Are there any schemes I should know about?

If you can’t get a 10% mortgage deposit together – and with rents often costing more than the mortgage would on a property, plus numerous other financial constraints, that’s completely understandable – there are other ways.

One of these is the 100% mortgage. They’re as rare as hen’s teeth these days, heavily associated with 2008’s financial crisis, with lenders making bad loans to people that couldn’t afford the repayments. Today’s 100% mortgage is not like the one of yore. Instead, it comes with a ‘temporary deposit’ of 10%, which can be from a friend, relative or parent. That deposit is held in an account for three years, at which point it’s returned. However, if the borrower defaults on the mortgage in that three-year period, the money is lost.

Another approach is the 5% deposit mortgage, available until the end of 2023 through a number of lenders. It’s a government-backed scheme that’s aiming to help those struggling to get a 10% (or higher) deposit access the housing market. For the customer, it operates like any other mortgage, with a 5% deposit and 95% LTV. However, it’s different for the lenders, who get government guarantees to partially protect them against losses. As part of the scheme, the lenders have to offer five-year fixed mortgages, which can protect you against interest rate rises in the medium term.

Muddying the waters further, there are also shared ownership schemes available across the UK, but that’s another article entirely.

What deposit do I need for a buy-to-let mortgage?

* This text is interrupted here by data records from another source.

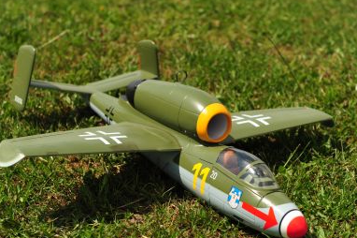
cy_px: 143
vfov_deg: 16.6
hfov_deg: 24.8
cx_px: 191
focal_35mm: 82
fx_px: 812
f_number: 3.5
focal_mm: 55
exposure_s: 1/3200
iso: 200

If you’re considering buying a property in order to become a landlord or landlady – landperson? – then deposits work somewhat differently. In fact, the whole thing is another kettle of fish entirely.

Firstly, fees and interest rates are usually higher than standard mortgages, but deposits also start off higher too. The average deposit you’ll need to find is around 25%, but this can vary across lenders from 20 to 40%. It will also vary depending on the type of property – new build homes, for example, usually require larger deposits.

Because buy-to-let combines purchasing a house with investing, banks will want to know what rental income you expect to receive, and some lenders will also expect you to own another property. It goes without saying this is an area where expert advice is absolutely essential.

Who can I get mortgage deposit advice from?

Speaking of which, where can you get some of this advice? Well, you can go and speak directly to banks and building societies, but your first port of call should be an independent mortgage adviser.

For starters, you’ll get access to much more of the mortgage market this way. High street banks only sell their own products, but how about that equally legitimate lender you’ve never heard of that has a deal which will knock your socks off? Online searches and money portals can give you a good idea of what’s out there, but usually have limits on how much of the market you can see as well.

An independent mortgage adviser isn’t just about the best rates, however. They’ll also guide you through the application process and help ensure that you’re showing your best financial face to potential lenders. They’ll guide you through the documents and credit checking – the last thing you want to do is get something wrong and be declined as a result, damaging your credit rating.

You can also tap into the deep well of helpful knowledge that goes along with buying a home, such as issues of mortgage and life protection, saving you time, hassle and a mountain of paperwork. Best of all, they can also save you money – and who doesn’t want that?